The influx of aberrant beasts continued to increase with each passing season; so did the number of inhuman children. By the thirty-third year after the fall, even the plants in the farmlands had begun to change in subtle ways — but the people no longer noticed. Friction rose between those who seemed human, and those who did not; mages stationed in the villages found their powers dwindling, but learned something else at the same time. Sometimes, just sometimes, they could feel the corruption sinking its claws into the village, chipping away at its spirit.

Just thirteen years ago, thirty-seven years after impact, chaos erupted in the farmlands. Five villages seemed to fall off the map — no messages came down their roads, no word from the mages stationed in each. Istria's queen sent troops to discover what had happened.

Each village had literally torn itself apart. Buildings had been demolished, where they were not burned. Bodies, of those changed and unchanged, human and beast alike, had been shredded, some so badly they could not be identified. The earth was stained red by blood — a red that has not faded in subsequent years, and over which not even tainted plants will grow.

The people of the other southern villages retreated to Istria's capital (Maratha) and neighboring lands, ceding their homes in the hope that they would escape that fate. The southern region became known as the Fringe, the edge of the taint's reach — and the mountains beyond, where the comet had fallen and started all these troubles, the Broken Lands. From those tainted lands, the power continued to spread, tainting everything it touched.

Seven years ago, the Hunters appeared in Maratha, adding their skill to the guards' swords and mages' power.
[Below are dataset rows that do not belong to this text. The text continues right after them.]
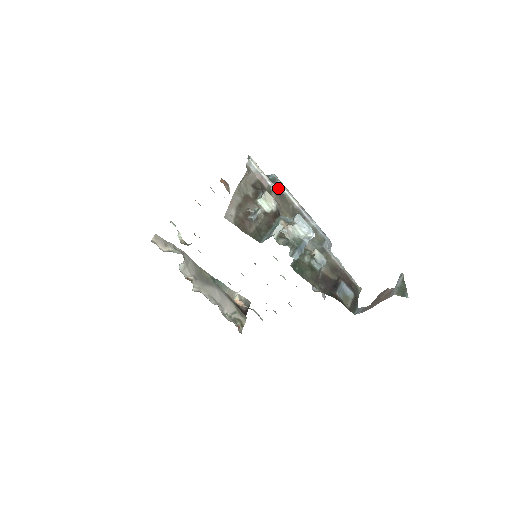
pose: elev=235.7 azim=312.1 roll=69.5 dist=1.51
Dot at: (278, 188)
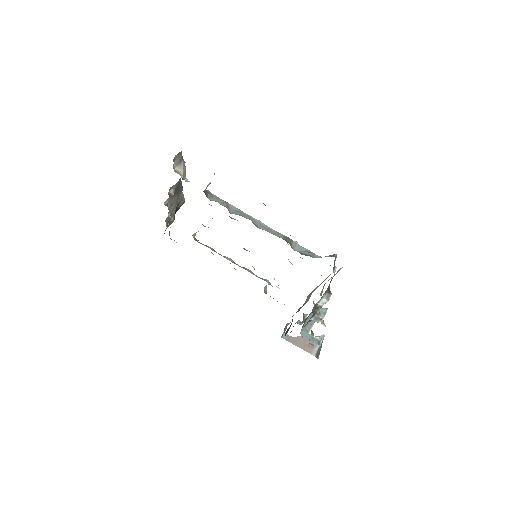
Dot at: occluded
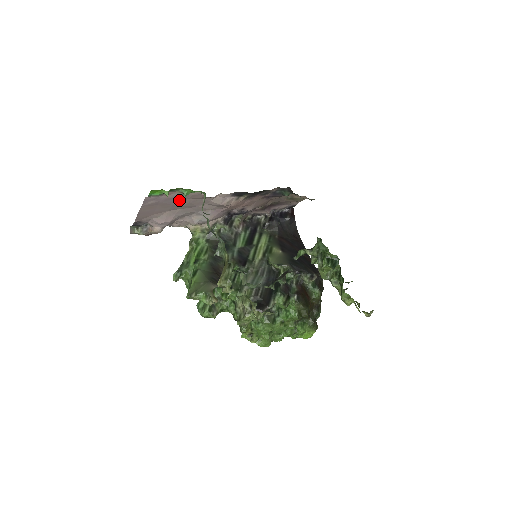
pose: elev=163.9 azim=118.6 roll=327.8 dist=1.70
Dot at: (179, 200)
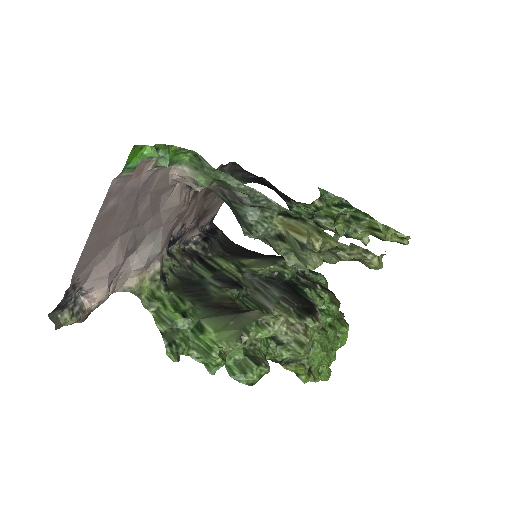
Dot at: (140, 198)
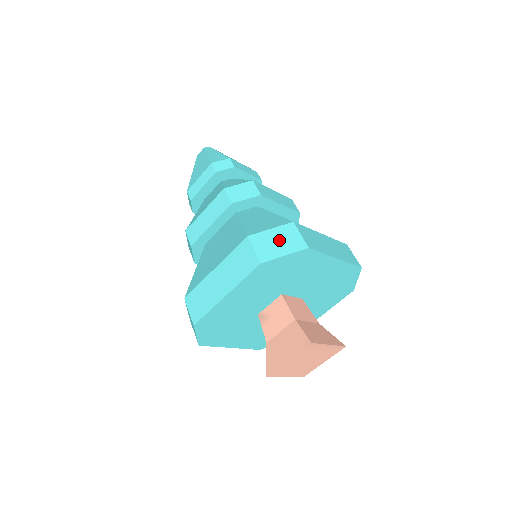
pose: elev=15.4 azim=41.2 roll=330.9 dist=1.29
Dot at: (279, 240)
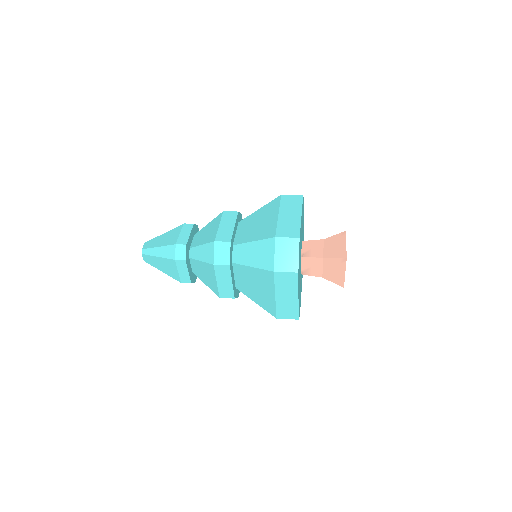
Dot at: occluded
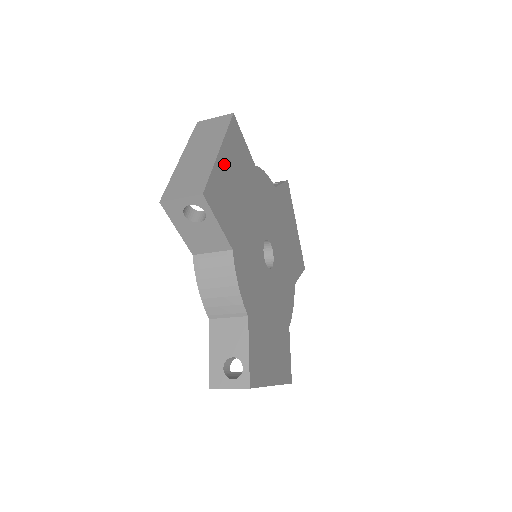
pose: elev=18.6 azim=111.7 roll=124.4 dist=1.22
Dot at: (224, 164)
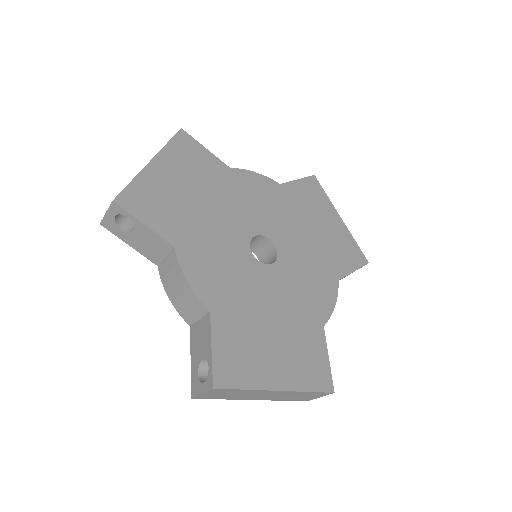
Dot at: (159, 172)
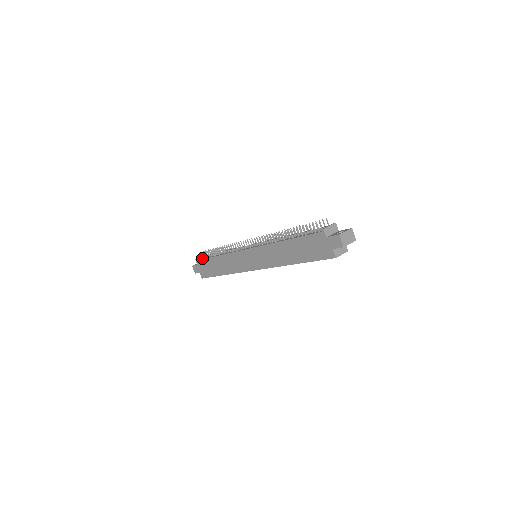
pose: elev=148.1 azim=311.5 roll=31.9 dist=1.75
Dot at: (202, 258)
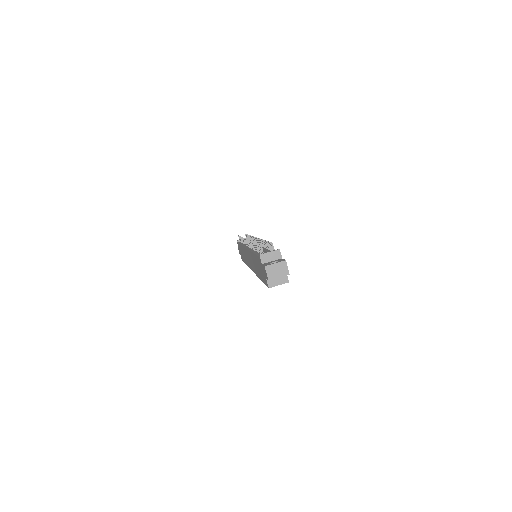
Dot at: occluded
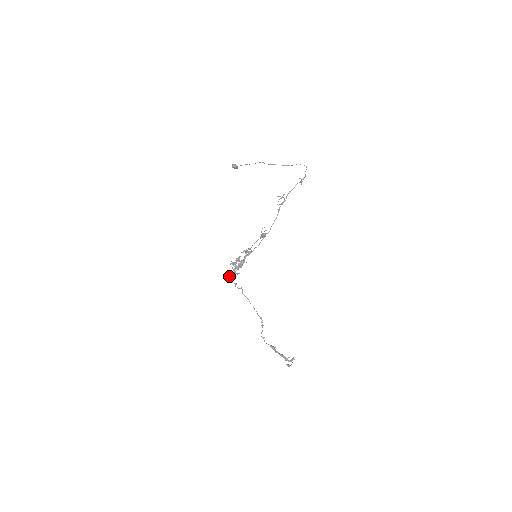
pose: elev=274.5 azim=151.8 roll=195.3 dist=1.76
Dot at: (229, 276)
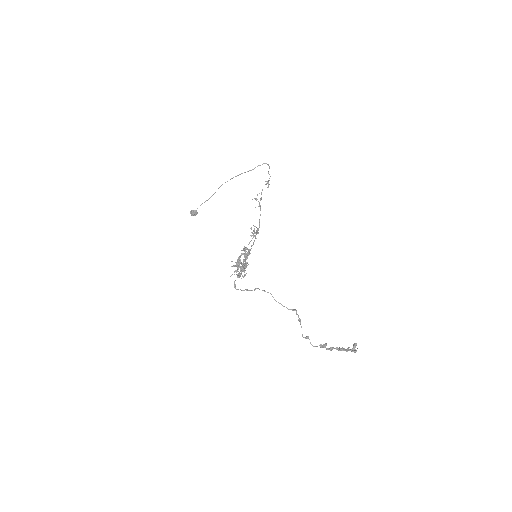
Dot at: (235, 285)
Some believe they hail from northern Kalmar, or even beyond the sea; others, that they are the elite of Istria's guard, trained or retrained solely to fight the monsters twisted by the comet's power. Combined with the swift extermination of any who are found to be tainted, their efforts have helped Istria to hold her own against the demons. None of the southern lands have been reclaimed yet, but a balance has been established… or so Istria's people dare to believe.